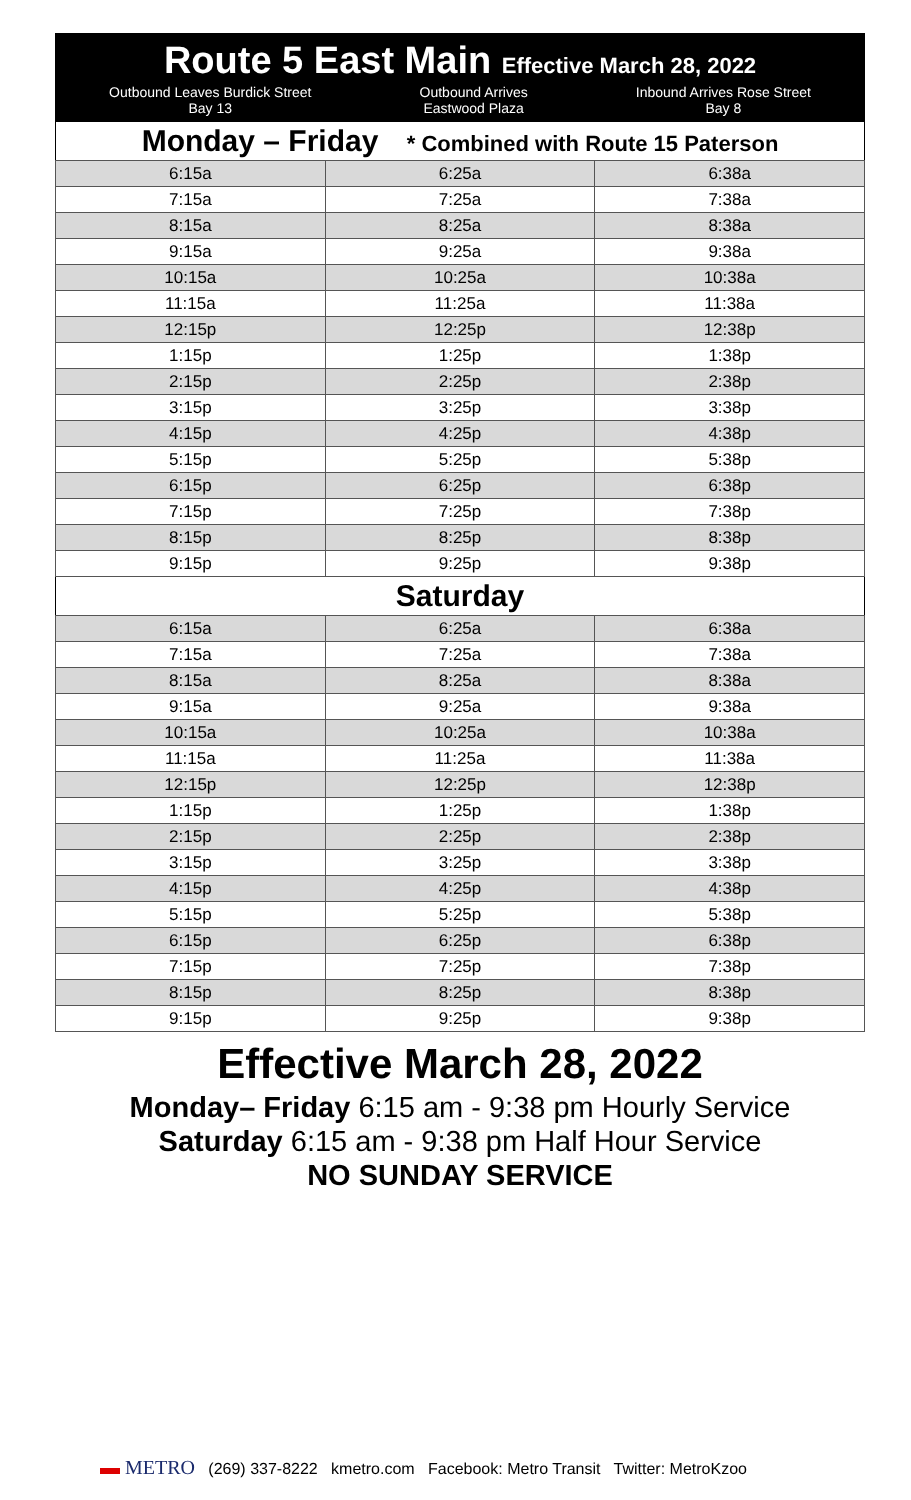Route 5 East Main Effective March 28, 2022
Outbound Leaves Burdick Street
Bay 13 Outbound Arrives
Eastwood Plaza Inbound Arrives Rose Street
Bay 8
Monday – Friday * Combined with Route 15 Paterson
| 6:15a | 6:25a | 6:38a |
| 7:15a | 7:25a | 7:38a |
| 8:15a | 8:25a | 8:38a |
| 9:15a | 9:25a | 9:38a |
| 10:15a | 10:25a | 10:38a |
| 11:15a | 11:25a | 11:38a |
| 12:15p | 12:25p | 12:38p |
| 1:15p | 1:25p | 1:38p |
| 2:15p | 2:25p | 2:38p |
| 3:15p | 3:25p | 3:38p |
| 4:15p | 4:25p | 4:38p |
| 5:15p | 5:25p | 5:38p |
| 6:15p | 6:25p | 6:38p |
| 7:15p | 7:25p | 7:38p |
| 8:15p | 8:25p | 8:38p |
| 9:15p | 9:25p | 9:38p |
Saturday
| 6:15a | 6:25a | 6:38a |
| 7:15a | 7:25a | 7:38a |
| 8:15a | 8:25a | 8:38a |
| 9:15a | 9:25a | 9:38a |
| 10:15a | 10:25a | 10:38a |
| 11:15a | 11:25a | 11:38a |
| 12:15p | 12:25p | 12:38p |
| 1:15p | 1:25p | 1:38p |
| 2:15p | 2:25p | 2:38p |
| 3:15p | 3:25p | 3:38p |
| 4:15p | 4:25p | 4:38p |
| 5:15p | 5:25p | 5:38p |
| 6:15p | 6:25p | 6:38p |
| 7:15p | 7:25p | 7:38p |
| 8:15p | 8:25p | 8:38p |
| 9:15p | 9:25p | 9:38p |
Effective March 28, 2022
Monday– Friday 6:15 am - 9:38 pm Hourly Service
Saturday 6:15 am - 9:38 pm Half Hour Service
NO SUNDAY SERVICE
▬ METRO (269) 337-8222 kmetro.com Facebook: Metro Transit Twitter: MetroKzoo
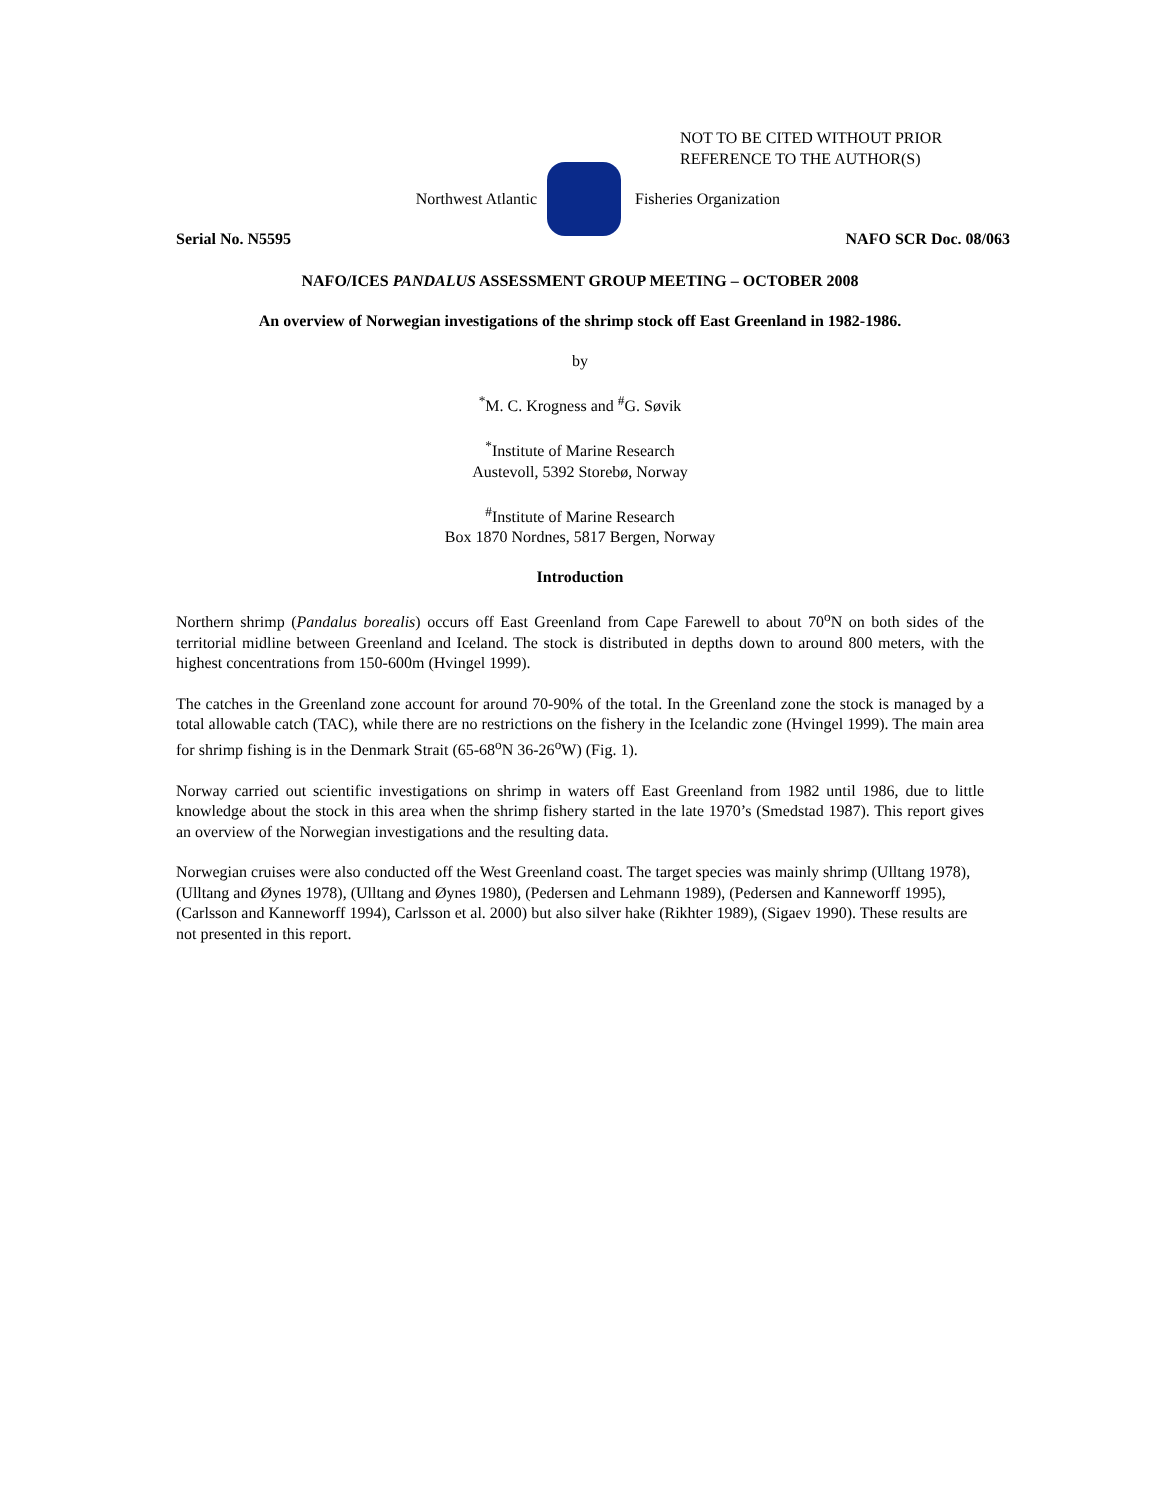NOT TO BE CITED WITHOUT PRIOR
REFERENCE TO THE AUTHOR(S)
Northwest Atlantic Fisheries Organization
Serial No. N5595 NAFO SCR Doc. 08/063
NAFO/ICES PANDALUS ASSESSMENT GROUP MEETING – OCTOBER 2008
An overview of Norwegian investigations of the shrimp stock off East Greenland in 1982-1986.
by
<sup>*</sup> M. C. Krogness and <sup>#</sup>G. Søvik
<sup>*</sup> Institute of Marine Research
Austevoll, 5392 Storebø, Norway
<sup>#</sup> Institute of Marine Research
Box 1870 Nordnes, 5817 Bergen, Norway
Introduction
Northern shrimp (Pandalus borealis) occurs off East Greenland from Cape Farewell to about 70<sup>o</sup>N on both sides of the territorial midline between Greenland and Iceland. The stock is distributed in depths down to around 800 meters, with the highest concentrations from 150-600m (Hvingel 1999).
The catches in the Greenland zone account for around 70-90% of the total. In the Greenland zone the stock is managed by a total allowable catch (TAC), while there are no restrictions on the fishery in the Icelandic zone (Hvingel 1999). The main area for shrimp fishing is in the Denmark Strait (65-68<sup>o</sup>N 36-26<sup>o</sup>W) (Fig. 1).
Norway carried out scientific investigations on shrimp in waters off East Greenland from 1982 until 1986, due to little knowledge about the stock in this area when the shrimp fishery started in the late 1970’s (Smedstad 1987). This report gives an overview of the Norwegian investigations and the resulting data.
Norwegian cruises were also conducted off the West Greenland coast. The target species was mainly shrimp (Ulltang 1978), (Ulltang and Øynes 1978), (Ulltang and Øynes 1980), (Pedersen and Lehmann 1989), (Pedersen and Kanneworff 1995), (Carlsson and Kanneworff 1994), Carlsson et al. 2000) but also silver hake (Rikhter 1989), (Sigaev 1990). These results are not presented in this report.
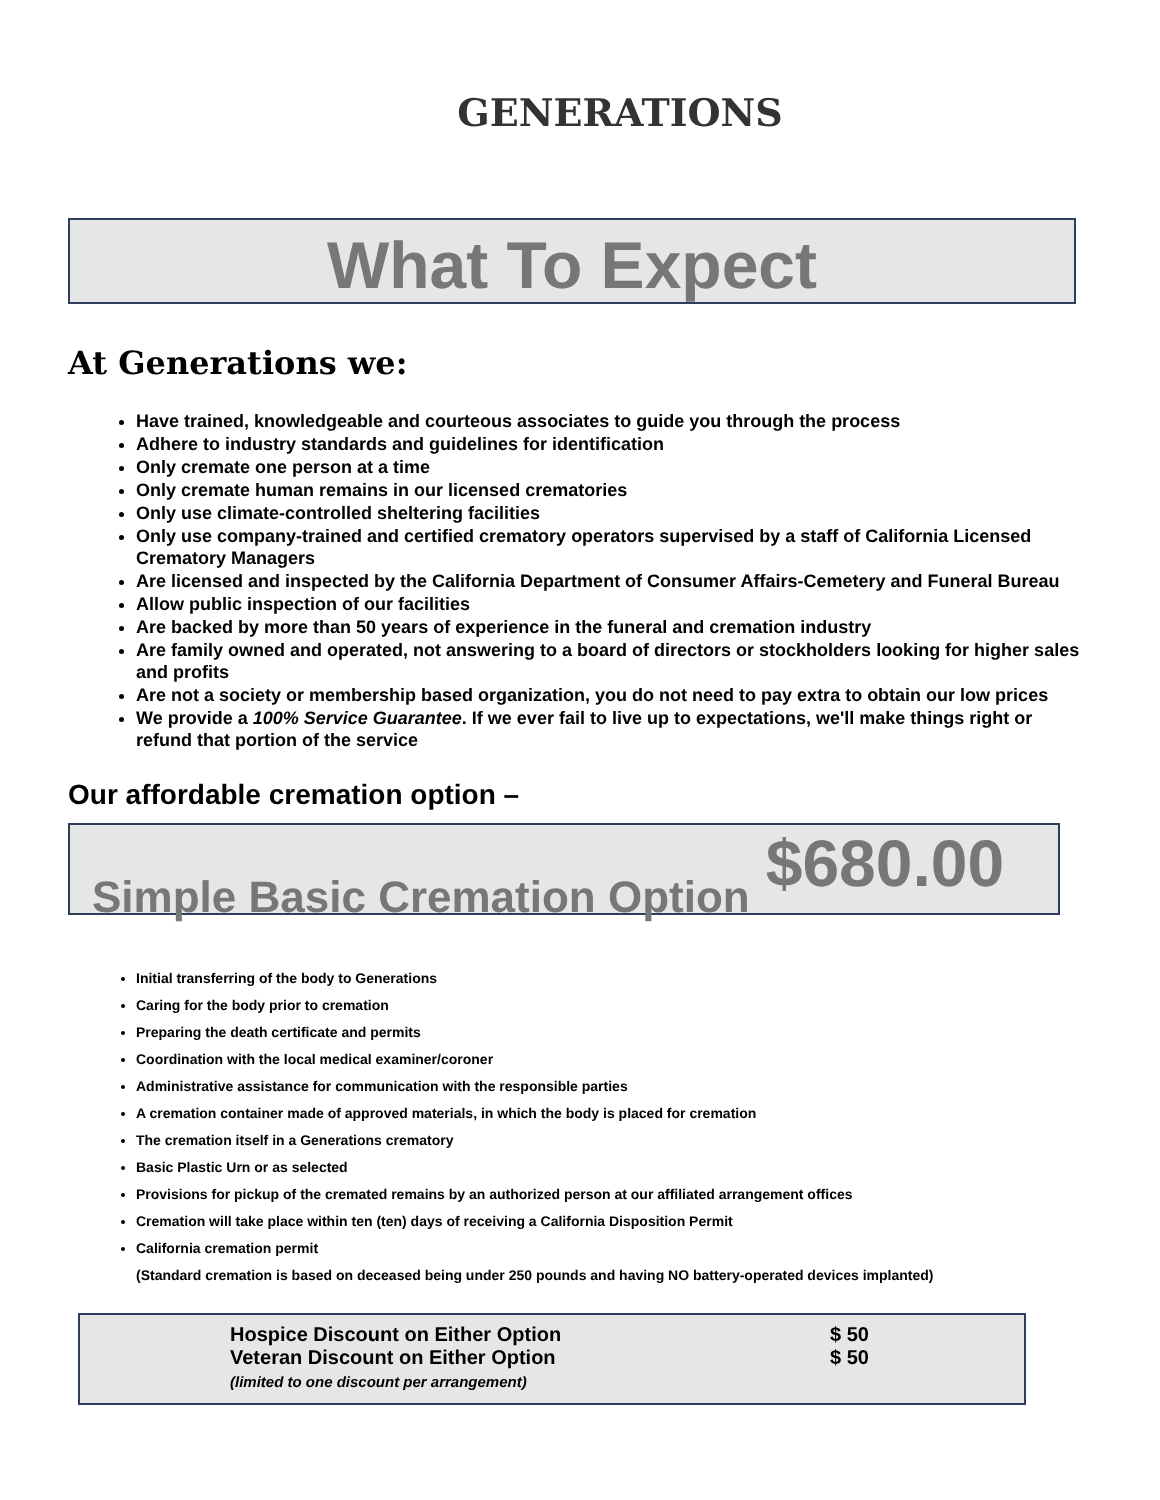GENERATIONS
What To Expect
At Generations we:
Have trained, knowledgeable and courteous associates to guide you through the process
Adhere to industry standards and guidelines for identification
Only cremate one person at a time
Only cremate human remains in our licensed crematories
Only use climate-controlled sheltering facilities
Only use company-trained and certified crematory operators supervised by a staff of California Licensed Crematory Managers
Are licensed and inspected by the California Department of Consumer Affairs-Cemetery and Funeral Bureau
Allow public inspection of our facilities
Are backed by more than 50 years of experience in the funeral and cremation industry
Are family owned and operated, not answering to a board of directors or stockholders looking for higher sales and profits
Are not a society or membership based organization, you do not need to pay extra to obtain our low prices
We provide a 100% Service Guarantee. If we ever fail to live up to expectations, we'll make things right or refund that portion of the service
Our affordable cremation option –
Simple Basic Cremation Option $680.00
Initial transferring of the body to Generations
Caring for the body prior to cremation
Preparing the death certificate and permits
Coordination with the local medical examiner/coroner
Administrative assistance for communication with the responsible parties
A cremation container made of approved materials, in which the body is placed for cremation
The cremation itself in a Generations crematory
Basic Plastic Urn or as selected
Provisions for pickup of the cremated remains by an authorized person at our affiliated arrangement offices
Cremation will take place within ten (ten) days of receiving a California Disposition Permit
California cremation permit
(Standard cremation is based on deceased being under 250 pounds and having NO battery-operated devices implanted)
| Hospice Discount on Either Option Veteran Discount on Either Option (limited to one discount per arrangement) | $ 50 $ 50 |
○ ○ ○
◆ AIM OF THE TASK
When a line in the material above includes "body", report that line by copying it.

◆ ANSWER BOX
Initial transferring of the body to Generations
Caring for the body prior to cremation
A cremation container made of approved materials, in which the body is placed for cremation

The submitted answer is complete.